Adapun hal-hal yang bertententangan dengan budaya dan kearifan local (ncao ro ncaka, ka ma’bu angi, nuntu kiha angi, dst), mestinya diminianilisir serta didekonstruksi agar terwujud keutuhan budaya bima yang humanis. Masyarakat bima harus memiliki pengetahuan tentang budaya demi terbangunnya kesadaran budaya.Namun tak dapat dipungkiri terjadi pergeseran budaya dari generasi kegenerasi oleh karena arus kebudayaan dari luar bima yang kadangkala tak mampu dibendung sehingga masyarakat bima tercerabut dari akar kebudayaannya sendiri, kemudian mengalimi krisis identitas, lalu mencari sebuah identitas baru yang justeru bertentangan dengan budaya bima.

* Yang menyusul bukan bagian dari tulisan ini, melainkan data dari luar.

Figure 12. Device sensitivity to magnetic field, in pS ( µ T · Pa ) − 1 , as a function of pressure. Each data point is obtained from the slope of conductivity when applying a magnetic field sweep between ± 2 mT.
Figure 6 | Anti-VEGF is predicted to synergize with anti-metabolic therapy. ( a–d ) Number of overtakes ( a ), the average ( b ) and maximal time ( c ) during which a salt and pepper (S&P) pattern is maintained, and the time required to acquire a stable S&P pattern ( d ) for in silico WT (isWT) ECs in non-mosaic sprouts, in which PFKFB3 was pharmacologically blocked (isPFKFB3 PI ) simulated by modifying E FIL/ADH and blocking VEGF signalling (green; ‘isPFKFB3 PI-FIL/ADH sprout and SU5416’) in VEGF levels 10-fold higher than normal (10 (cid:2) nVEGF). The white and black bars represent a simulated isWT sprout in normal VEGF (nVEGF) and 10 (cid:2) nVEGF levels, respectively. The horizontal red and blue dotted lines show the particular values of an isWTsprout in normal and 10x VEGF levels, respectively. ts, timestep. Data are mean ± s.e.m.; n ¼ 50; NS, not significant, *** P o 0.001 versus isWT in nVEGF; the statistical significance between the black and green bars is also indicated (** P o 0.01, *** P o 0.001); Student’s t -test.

Untuk itu, kemampuan untuk memilah dan membedakan budaya asli dana mbojo dengan budaya yang datang dari luar ,mestinya dimiliki oleh masyarakat bima. Tradisi ‘batu lata’ mempermudah diserapnya oleh masyarakat bima budaya yang datang dari luar. Adalah baik jika arus kebudayaan yang datang dari luar dapat memberi efek positif bagi masyarakat, dalam hubungannya dengan terjadi proses akulturasi (bertemunya beragam kebudayaan lalu terbentuk kebudayaan baru) yang nantinya menjunjung tinggi nilai-nilai kemanusiaan.

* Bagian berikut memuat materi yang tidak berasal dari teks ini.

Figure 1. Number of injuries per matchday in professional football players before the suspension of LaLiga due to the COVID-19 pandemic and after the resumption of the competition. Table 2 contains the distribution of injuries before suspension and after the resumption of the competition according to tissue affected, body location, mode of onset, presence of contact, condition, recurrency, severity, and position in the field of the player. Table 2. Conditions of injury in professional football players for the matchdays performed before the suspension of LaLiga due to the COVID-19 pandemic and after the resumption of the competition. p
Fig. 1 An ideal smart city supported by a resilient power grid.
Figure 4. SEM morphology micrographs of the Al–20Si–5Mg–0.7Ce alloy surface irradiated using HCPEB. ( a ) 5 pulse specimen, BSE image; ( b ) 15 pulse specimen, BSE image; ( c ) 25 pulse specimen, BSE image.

Dewasa ini nampak justru masyarakat bima tercerabut dari akar kebudayaan serta mengadopsi budaya yang bertentangan dengan budaya yang telah diwariskan secara turun temurun, kemudian terjadi krisis identitas, bahkan generasi muda dan masyarakat pada umumnya kehilangan arah hidup karena tak memiliki lagi fasafah hidup yang mestinya dinternalisasikan untuk menuntun hidup dalam ruang social sehingga masyarakat bima dapat menyongsong masa depan yang cerah dalam bingkai gerakan kebudayaan. Kemudian Problematika social yang terjadi di Bima pada umumnya memiliki relasi yang erat dengan budaya, akan tetapi budaya yang tumbuh subur dewasa ini tidak membawa angin segar bagi masyarakat. Oleh karena terjadinya krisis identitas budaya hingga belum mampu menggapai obat penawar bagi penyakit social kemasyarakatan yang kian menggurita diTanah Mbojo maka perlu kiranya dibuka Ruang dialogis Untuk mendialogkan KEBUDAYAAN sehingga terdapat relevansi antara mekanisme atau aturan yang ditetapkan oleh Pemerintah dengan efek socialnya, relevasinya antara peran budayawan atau penggiat kebudayaan dengan kondisi social yang terjadi dalam ruang lingkup daerah Mbojo, begitupun dengan peran masyarakat dan seluruluruh elemen lainnya. Terinternalisasinya nilai budaya dan kearifan tradisional akan menopang terciptanya harmoni kehidupan, baik dalam konteks kehidupan bermasyarakat, berbangsa dan bernegara.